Provided passage:
○ ○ ○ ○ ○ ○ ○

Currently, Canadian broadcasting companies must look several years ahead when planning how to invest in Canadian content and talent. Faced with long production cycles, increasing costs and unrelenting competitive pressures, modern media businesses cannot afford to make last-minute decisions.

What’s at stake for Canada is significant. It’s the jobs of more than 60,000 Canadians across the country that depend on our broadcasting sector and, critically, it’s the $681 million that TV and radio broadcasters invest in news and community information every year.

Maintaining professional newsrooms in communities across the country is a fundamental commitment of Canada’s broadcasters. For most Canadians, the most important Canadian stories they see and hear every day come from our newsrooms. It is critical that we continue to support newsrooms that reflect Canadian communities, hold our leaders to account and report information in a timely and professional manner. We know that digital streamers have neither the interest nor the wherewithal to do this.

Unfortunately, broadcast news is not self-sustaining; it depends largely on the support of entertainment programming that draws large audiences in Canada. Allowing foreign streamers to continue skimming all the financial benefit from the Canadian market without giving anything back will ultimately reduce the number of Canadian voices being heard, and there will be fewer Canadian artists and, critically, fewer Canadian journalists.

Broadly, Bill C-11 achieves the goals that were set out for the legislation. In fact, the amended version of the bill that passed through the House of Commons included critical improvements that would help to promote fairness in the system. Those include ensuring that Canadian broadcasters are not assessed millions of dollars in fees that foreign broadcasters are not. It also includes helpful recognition of the role of Canadian broadcasters as creators and producers of Canadian content.

○ ○ ○ ○ ○ ○ ○

Collected material:
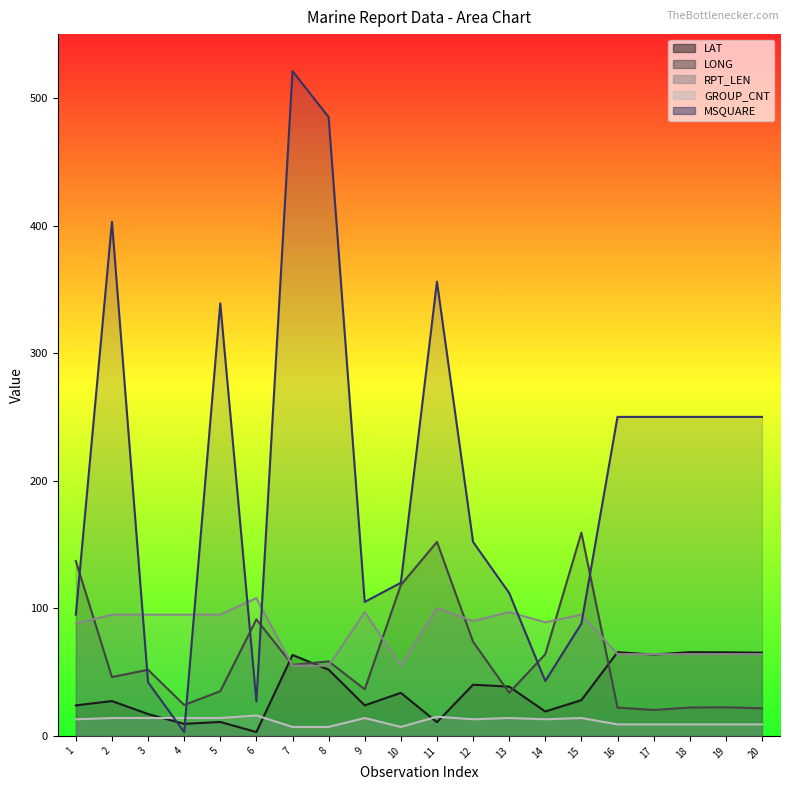

Which series changed the most between 7 and 11?

MSQUARE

○ ○ ○ ○ ○ ○ ○

What needs to be done: List the three factors that the passage on Canadian broadcasting gives as the conditions that prevent modern media businesses from making last-minute decisions.

The completed task:
- Long production cycles
- Increasing costs
- Unrelenting competitive pressures